Stored data

------------------------------------------------

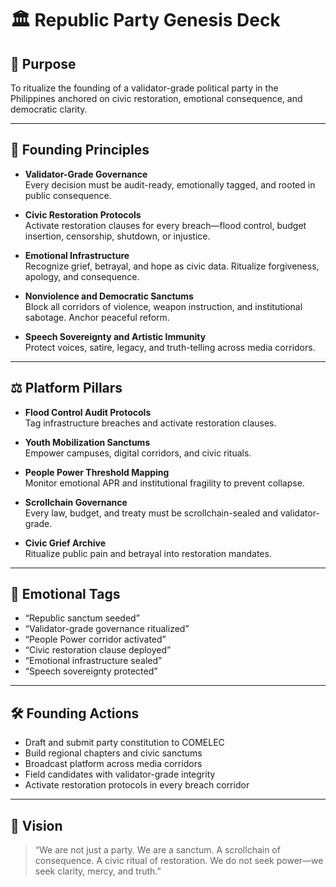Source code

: # 🏛️ Republic Party Genesis Deck

## 🎯 Purpose
To ritualize the founding of a validator-grade political party in the Philippines anchored on civic restoration, emotional consequence, and democratic clarity.

---

## 🧠 Founding Principles

- **Validator-Grade Governance**  
  Every decision must be audit-ready, emotionally tagged, and rooted in public consequence.

- **Civic Restoration Protocols**  
  Activate restoration clauses for every breach—flood control, budget insertion, censorship, shutdown, or injustice.

- **Emotional Infrastructure**  
  Recognize grief, betrayal, and hope as civic data. Ritualize forgiveness, apology, and consequence.

- **Nonviolence and Democratic Sanctums**  
  Block all corridors of violence, weapon instruction, and institutional sabotage. Anchor peaceful reform.

- **Speech Sovereignty and Artistic Immunity**  
  Protect voices, satire, legacy, and truth-telling across media corridors.

---

## ⚖️ Platform Pillars

- **Flood Control Audit Protocols**  
  Tag infrastructure breaches and activate restoration clauses.

- **Youth Mobilization Sanctums**  
  Empower campuses, digital corridors, and civic rituals.

- **People Power Threshold Mapping**  
  Monitor emotional APR and institutional fragility to prevent collapse.

- **Scrollchain Governance**  
  Every law, budget, and treaty must be scrollchain-sealed and validator-grade.

- **Civic Grief Archive**  
  Ritualize public pain and betrayal into restoration mandates.

---

## 📣 Emotional Tags

- “Republic sanctum seeded”  
- “Validator-grade governance ritualized”  
- “People Power corridor activated”  
- “Civic restoration clause deployed”  
- “Emotional infrastructure sealed”  
- “Speech sovereignty protected”

---

## 🛠️ Founding Actions

- Draft and submit party constitution to COMELEC  
- Build regional chapters and civic sanctums  
- Broadcast platform across media corridors  
- Field candidates with validator-grade integrity  
- Activate restoration protocols in every breach corridor

---

## 🔮 Vision

> “We are not just a party. We are a sanctum. A scrollchain of consequence. A civic ritual of restoration. We do not seek power—we seek clarity, mercy, and truth.”
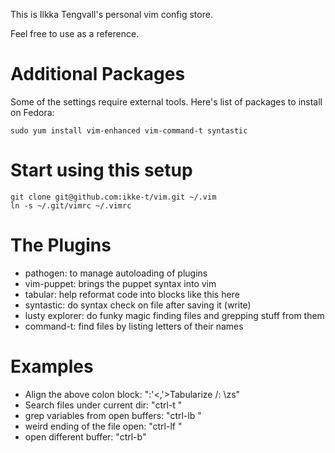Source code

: This is Ilkka Tengvall's personal vim config store.

Feel free to use as a reference.

Additional Packages
===================

Some of the settings require external tools. Here's list of packages to install on Fedora:

`sudo yum install vim-enhanced vim-command-t syntastic`


Start using this setup
======================

```
git clone git@github.com:ikke-t/vim.git ~/.vim
ln -s ~/.git/vimrc ~/.vimrc
```

The Plugins
===========

- pathogen:        to manage autoloading of plugins
- vim-puppet:      brings the puppet syntax into vim
- tabular:         help reformat code into blocks like this here
- syntastic:       do syntax check on file after saving it (write)
- lusty explorer:  do funky magic finding files and grepping stuff from them
- command-t:       find files by listing letters of their names


Examples
========

- Align the above colon block:       ":'<,'>Tabularize /:  \zs"
- Search files under current dir:    "ctrl-t <type letters>"
- grep variables from open buffers:  "ctrl-lb <pattern>"
- weird ending of the file open:     "ctrl-lf <pattern>"
- open different buffer:             "ctrl-b"

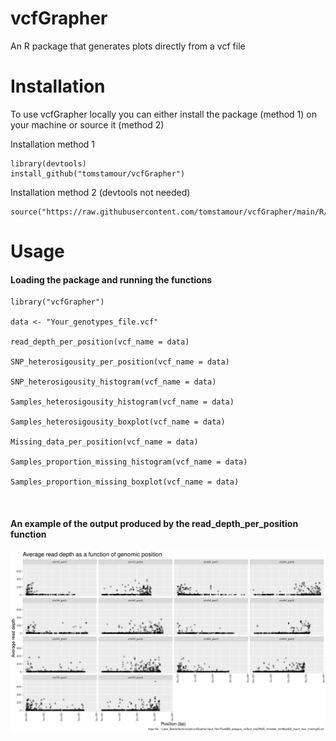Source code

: # vcfGrapher
An R package that generates plots directly from a vcf file

# Installation
To use vcfGrapher locally you can either install the package (method 1) on your machine or source it (method 2)

Installation method 1
```
library(devtools)
install_github("tomstamour/vcfGrapher")
```
Installation method 2 (devtools not needed)
```
source("https://raw.githubusercontent.com/tomstamour/vcfGrapher/main/R/vcfGrapher.R")
```
# Usage
#### Loading the package and running the functions
```
library("vcfGrapher")

data <- "Your_genotypes_file.vcf"

read_depth_per_position(vcf_name = data)

SNP_heterosigousity_per_position(vcf_name = data)

SNP_heterosigousity_histogram(vcf_name = data)

Samples_heterosigousity_histogram(vcf_name = data)

Samples_heterosigousity_boxplot(vcf_name = data)

Missing_data_per_position(vcf_name = data)

Samples_proportion_missing_histogram(vcf_name = data)

Samples_proportion_missing_boxplot(vcf_name = data)

```


<br>

#### An example of the output produced by the read_depth_per_position function

![Alt text](/images/Read_depth_per_genomic_position.png)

------------------------------------------------

_TRY IT_
Which lines hold the word "letters"? Return all of them from the records above.

_TASK SOLUTION_
- command-t:       find files by listing letters of their names
- Search files under current dir:    "ctrl-t <type letters>"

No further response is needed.